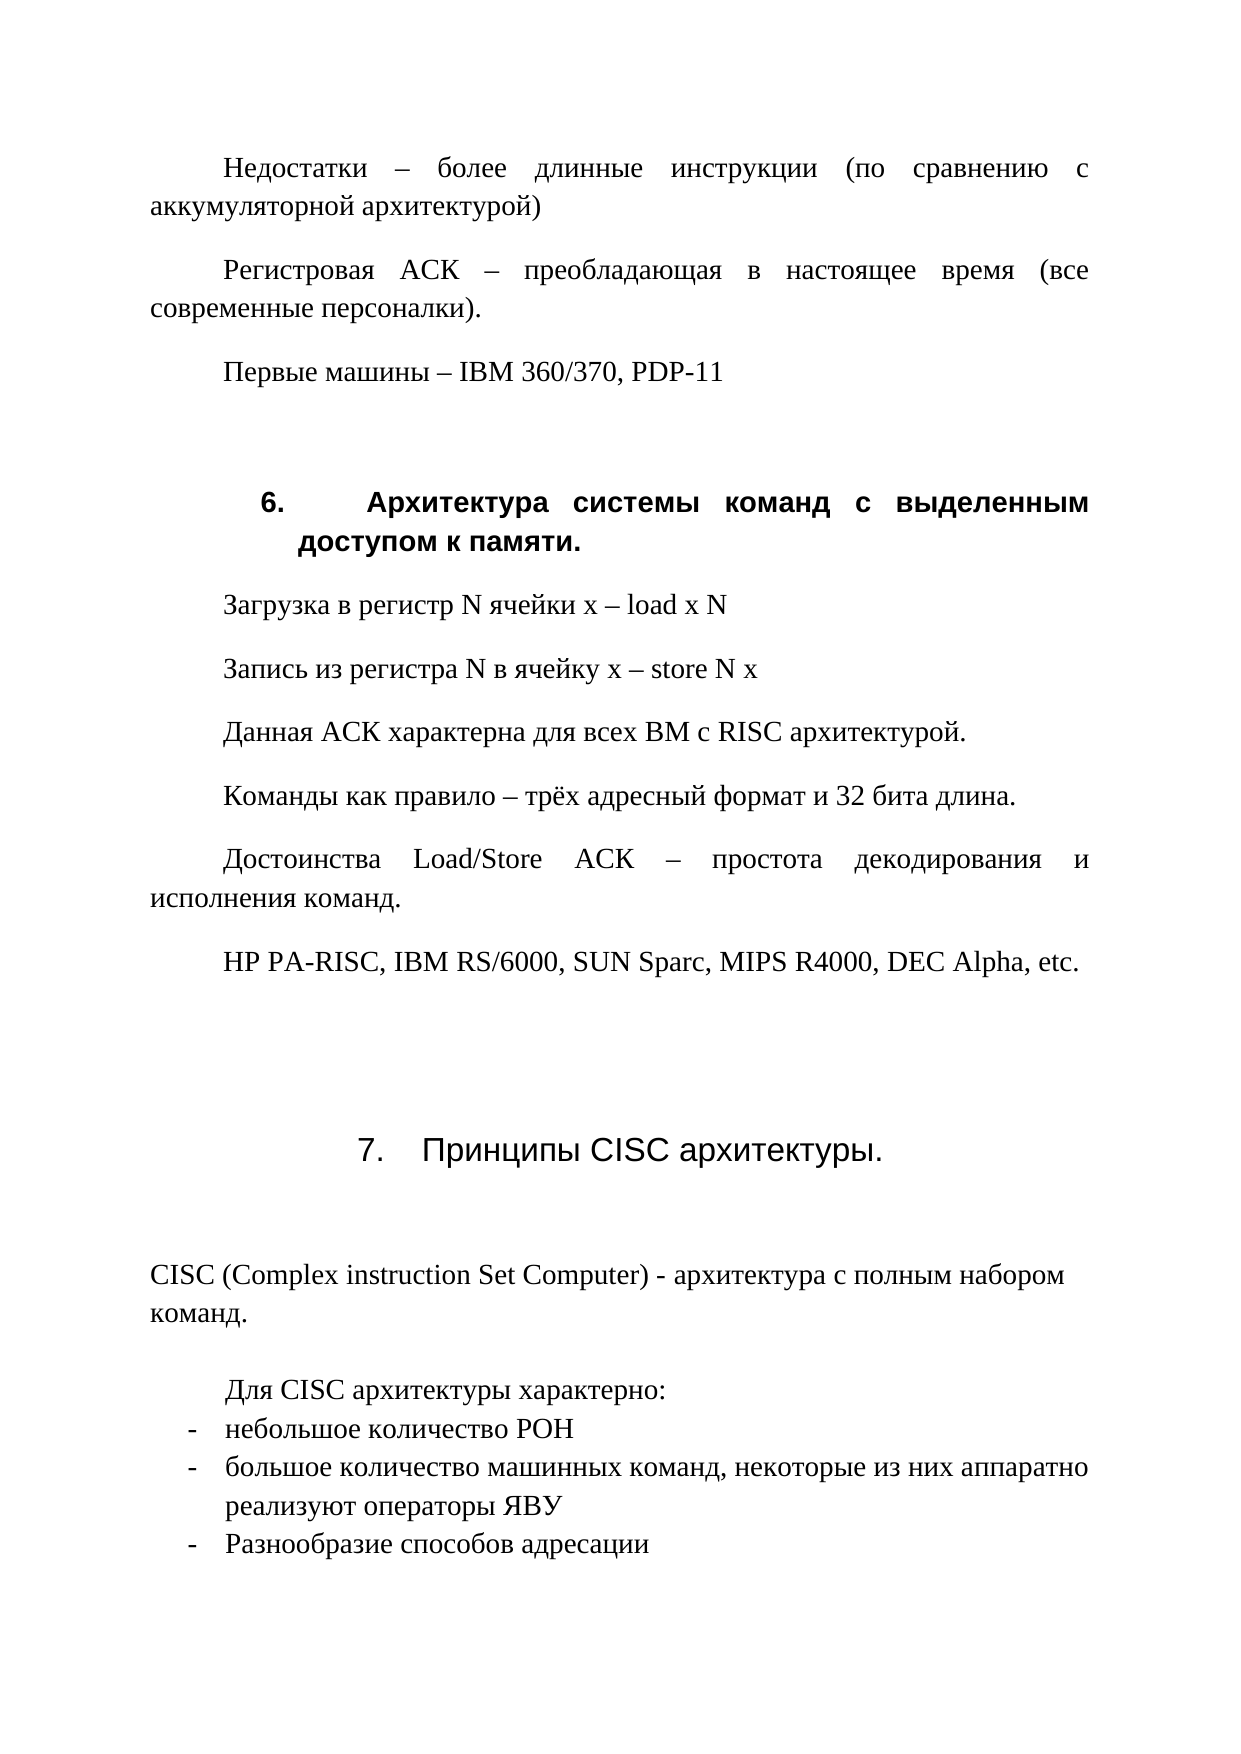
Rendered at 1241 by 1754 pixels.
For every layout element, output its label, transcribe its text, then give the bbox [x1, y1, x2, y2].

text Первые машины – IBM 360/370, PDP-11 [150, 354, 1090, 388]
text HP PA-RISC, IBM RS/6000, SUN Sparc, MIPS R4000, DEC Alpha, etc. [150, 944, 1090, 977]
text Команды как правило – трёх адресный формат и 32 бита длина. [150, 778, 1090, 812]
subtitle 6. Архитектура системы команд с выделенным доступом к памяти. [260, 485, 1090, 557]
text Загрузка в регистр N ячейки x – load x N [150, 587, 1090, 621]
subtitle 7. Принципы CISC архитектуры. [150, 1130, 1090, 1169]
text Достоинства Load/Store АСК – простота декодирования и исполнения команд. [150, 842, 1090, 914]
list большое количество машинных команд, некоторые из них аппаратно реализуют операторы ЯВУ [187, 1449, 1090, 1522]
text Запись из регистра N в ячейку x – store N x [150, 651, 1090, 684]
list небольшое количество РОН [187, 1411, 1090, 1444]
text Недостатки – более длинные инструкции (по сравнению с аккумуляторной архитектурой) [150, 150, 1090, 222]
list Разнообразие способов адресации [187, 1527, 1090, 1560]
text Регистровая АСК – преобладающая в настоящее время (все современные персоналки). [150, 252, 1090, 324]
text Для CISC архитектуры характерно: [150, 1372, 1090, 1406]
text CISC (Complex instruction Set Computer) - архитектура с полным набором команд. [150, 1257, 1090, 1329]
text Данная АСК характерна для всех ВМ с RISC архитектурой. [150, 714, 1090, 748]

******************************

# PROBLEM DETAILS:
Among the lines above, find the ones containing "RISC" and copy them.

# EXERCISE RESPONSE:
text HP PA-RISC, IBM RS/6000, SUN Sparc, MIPS R4000, DEC Alpha, etc. [150, 944, 1090, 977]
text Данная АСК характерна для всех ВМ с RISC архитектурой. [150, 714, 1090, 748]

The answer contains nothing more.